We recognize the importance of financial support to our students pursuing graduate studies. To this end, we encourage our theses advisees to consult with their individual directors about possible funding opportunities, and about the prospect of graduate school in general.

Below are answers to some frequently asked questions about advanced degrees in literature study and creative writing.

Why should I consider a master’s degree in English?

  • You can expand your knowledge of the English language and literature, and continue to pursue the subjects that interested you in your undergraduate studies.
  • If you’re planning on entering a job field directly related to English (teaching, public relations, content management), employers may look more favorably on your application if you have a master’s degree, and you may have an easier time transitioning into the workforce than those without master’s degrees.
  • Many people who have master’s degrees in English enter fields not directly related to English (such as law and business) and the creative and communicative skills they developed in the classroom are easily applied to their careers.
  • Your professors and peers at graduate school can provide networking and connections to the job market.
  • It may make you a stronger candidate for a doctorate program.

What are some examples of master’s degrees in English?

  • English Language and Literature
  • Contemporary Literature
  • Teaching and learning English as a second language
  • English Linguistics

What kind of jobs can I get with a master’s degree in English?

There are three main categories depending on the direction/focus of the degree program: Educational positions, either domestic or abroad; public relations positions, which include technical writing (firms) and advertising/scriptwriting; and writing-based positions, which include journalism (newspaper, magazine) and managing digital content (blogs, other online forums).

What schools have recent Davidson graduates attended for master’s degrees in English?

  • In state: UNC-Chapel Hill, Wake Forest
  • Out of state: Washington University, University of Virginia, NYU, Columbia, Georgetown, Emory, Vanderbilt
  • Internationally: St. Andrew's, Scotland

Do you have to get a master’s degree before applying to a doctorate program?

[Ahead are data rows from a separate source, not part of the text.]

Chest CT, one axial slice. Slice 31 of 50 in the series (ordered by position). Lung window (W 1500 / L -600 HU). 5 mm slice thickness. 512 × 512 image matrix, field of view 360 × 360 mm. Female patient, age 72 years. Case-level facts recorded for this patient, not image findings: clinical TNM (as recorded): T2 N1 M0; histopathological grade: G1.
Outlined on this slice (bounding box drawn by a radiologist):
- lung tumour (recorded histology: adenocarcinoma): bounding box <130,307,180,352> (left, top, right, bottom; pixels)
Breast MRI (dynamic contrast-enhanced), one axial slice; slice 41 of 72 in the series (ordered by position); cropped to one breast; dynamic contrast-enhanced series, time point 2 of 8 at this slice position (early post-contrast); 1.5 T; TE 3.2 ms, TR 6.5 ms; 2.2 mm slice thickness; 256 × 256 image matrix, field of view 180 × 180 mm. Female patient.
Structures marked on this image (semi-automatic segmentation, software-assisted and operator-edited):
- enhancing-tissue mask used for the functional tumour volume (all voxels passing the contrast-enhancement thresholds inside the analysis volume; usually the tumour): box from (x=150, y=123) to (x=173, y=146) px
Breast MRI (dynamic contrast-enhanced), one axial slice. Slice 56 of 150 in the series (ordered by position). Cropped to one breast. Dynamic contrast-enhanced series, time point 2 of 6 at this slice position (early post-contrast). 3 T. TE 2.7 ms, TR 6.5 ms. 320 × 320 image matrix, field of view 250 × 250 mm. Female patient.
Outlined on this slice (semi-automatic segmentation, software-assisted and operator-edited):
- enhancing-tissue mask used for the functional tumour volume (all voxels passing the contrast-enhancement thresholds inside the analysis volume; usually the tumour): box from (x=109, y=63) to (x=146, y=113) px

While master’s programs offer students an opportunity to hone their specific research agenda and methodological approach, doctorate programs can and do offer admission to select competitive candidates applying without master’s degrees. Indeed, recent graduates of the Abbott English Honors Program are uniquely poised in this regard, since many of the honors theses—and especially the critical theses—could be used effectively as writing samples for doctorate applications. While financial aid is not usually available for master’s students, doctorate students are often admitted with generous funding packages in the form of fellowships, research assistantships, and/or teaching assistantships.

What about a master of fine arts degree in creative writing?

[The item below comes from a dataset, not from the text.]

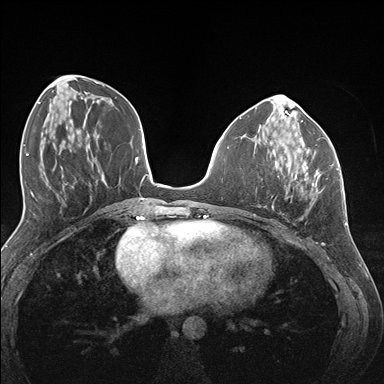
Breast MRI (dynamic contrast-enhanced), one axial slice. Slice 58 of 176 in the series (ordered by position). Dynamic contrast-enhanced series, time point 2 of 7 at this slice position (early post-contrast). 1.5 T. TE 1.5 ms, TR 4.1 ms. 1.1 mm slice thickness. 384 × 384 image matrix, field of view 320 × 320 mm. Female patient.
Outlined on this slice (semi-automatic segmentation, software-assisted and operator-edited):
- enhancing-tissue mask used for the functional tumour volume (all voxels passing the contrast-enhancement thresholds inside the analysis volume; usually the tumour): box from (x=274, y=152) to (x=333, y=190) px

People who enroll in MFA programs are pursuing advanced preparation in creative writing in the hopes of improving their craft. Such creative writing programs give students access to established writers, which in turn may help in getting an agent/publishing.

How are master of fine arts in creative writing programs taught?

There are two types of master of fine arts program: low-residency and full-time.

  • Low-residency: you are only in class with the professor for a few weeks a year in intensive seminars, and the rest of the time you submit your assignments to your professors/classmates for revisions. These programs tend to take two years.
  • Full-time: much more akin to the traditional classroom environment.

Where have recent Davidson students gone for master of fine arts degrees?

Boston University, Columbia University, the New School, NYU, UT Austin, the University of Michigan, the University of Arizona, Virginia Tech, the University of Central Florida and Texas Tech.